**YOUR ASSIGNMENT**. The copy must match the data below line for line and contain no images.

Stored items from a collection
•••

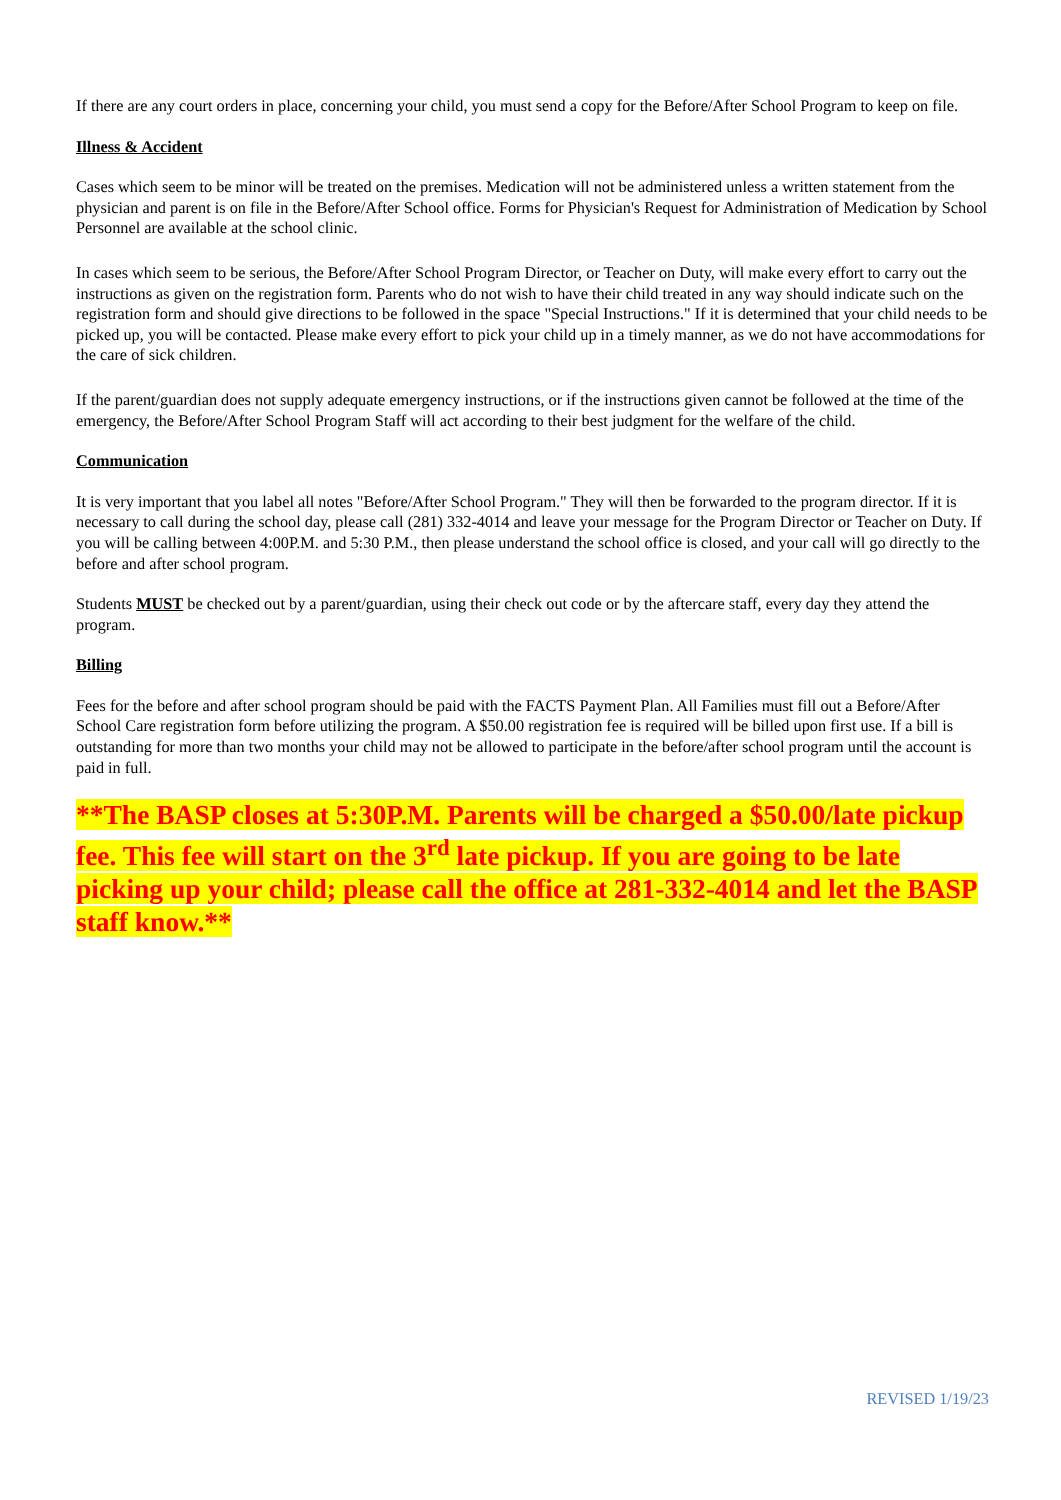If there are any court orders in place, concerning your child, you must send a copy for the Before/After School Program to keep on file.
Illness & Accident
Cases which seem to be minor will be treated on the premises. Medication will not be administered unless a written statement from the physician and parent is on file in the Before/After School office. Forms for Physician's Request for Administration of Medication by School Personnel are available at the school clinic.
In cases which seem to be serious, the Before/After School Program Director, or Teacher on Duty, will make every effort to carry out the instructions as given on the registration form. Parents who do not wish to have their child treated in any way should indicate such on the registration form and should give directions to be followed in the space "Special Instructions." If it is determined that your child needs to be picked up, you will be contacted. Please make every effort to pick your child up in a timely manner, as we do not have accommodations for the care of sick children.
If the parent/guardian does not supply adequate emergency instructions, or if the instructions given cannot be followed at the time of the emergency, the Before/After School Program Staff will act according to their best judgment for the welfare of the child.
Communication
It is very important that you label all notes "Before/After School Program." They will then be forwarded to the program director. If it is necessary to call during the school day, please call (281) 332-4014 and leave your message for the Program Director or Teacher on Duty. If you will be calling between 4:00P.M. and 5:30 P.M., then please understand the school office is closed, and your call will go directly to the before and after school program.
Students MUST be checked out by a parent/guardian, using their check out code or by the aftercare staff, every day they attend the program.
Billing
Fees for the before and after school program should be paid with the FACTS Payment Plan. All Families must fill out a Before/After School Care registration form before utilizing the program. A $50.00 registration fee is required will be billed upon first use. If a bill is outstanding for more than two months your child may not be allowed to participate in the before/after school program until the account is paid in full.
**The BASP closes at 5:30P.M. Parents will be charged a $50.00/late pickup fee. This fee will start on the 3<sup>rd</sup> late pickup. If you are going to be late picking up your child; please call the office at 281-332-4014 and let the BASP staff know.**
REVISED 1/19/23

•••

**ANSWER BOX**.
If there are any court orders in place, concerning your child, you must send a copy for the Before/After School Program to keep on file.
Illness & Accident
Cases which seem to be minor will be treated on the premises. Medication will not be administered unless a written statement from the physician and parent is on file in the Before/After School office. Forms for Physician's Request for Administration of Medication by School Personnel are available at the school clinic.
In cases which seem to be serious, the Before/After School Program Director, or Teacher on Duty, will make every effort to carry out the instructions as given on the registration form. Parents who do not wish to have their child treated in any way should indicate such on the registration form and should give directions to be followed in the space "Special Instructions." If it is determined that your child needs to be picked up, you will be contacted. Please make every effort to pick your child up in a timely manner, as we do not have accommodations for the care of sick children.
If the parent/guardian does not supply adequate emergency instructions, or if the instructions given cannot be followed at the time of the emergency, the Before/After School Program Staff will act according to their best judgment for the welfare of the child.
Communication
It is very important that you label all notes "Before/After School Program." They will then be forwarded to the program director. If it is necessary to call during the school day, please call (281) 332-4014 and leave your message for the Program Director or Teacher on Duty. If you will be calling between 4:00P.M. and 5:30 P.M., then please understand the school office is closed, and your call will go directly to the before and after school program.
Students MUST be checked out by a parent/guardian, using their check out code or by the aftercare staff, every day they attend the program.
Billing
Fees for the before and after school program should be paid with the FACTS Payment Plan. All Families must fill out a Before/After School Care registration form before utilizing the program. A $50.00 registration fee is required will be billed upon first use. If a bill is outstanding for more than two months your child may not be allowed to participate in the before/after school program until the account is paid in full.
**The BASP closes at 5:30P.M. Parents will be charged a $50.00/late pickup fee. This fee will start on the 3<sup>rd</sup> late pickup. If you are going to be late picking up your child; please call the office at 281-332-4014 and let the BASP staff know.**
REVISED 1/19/23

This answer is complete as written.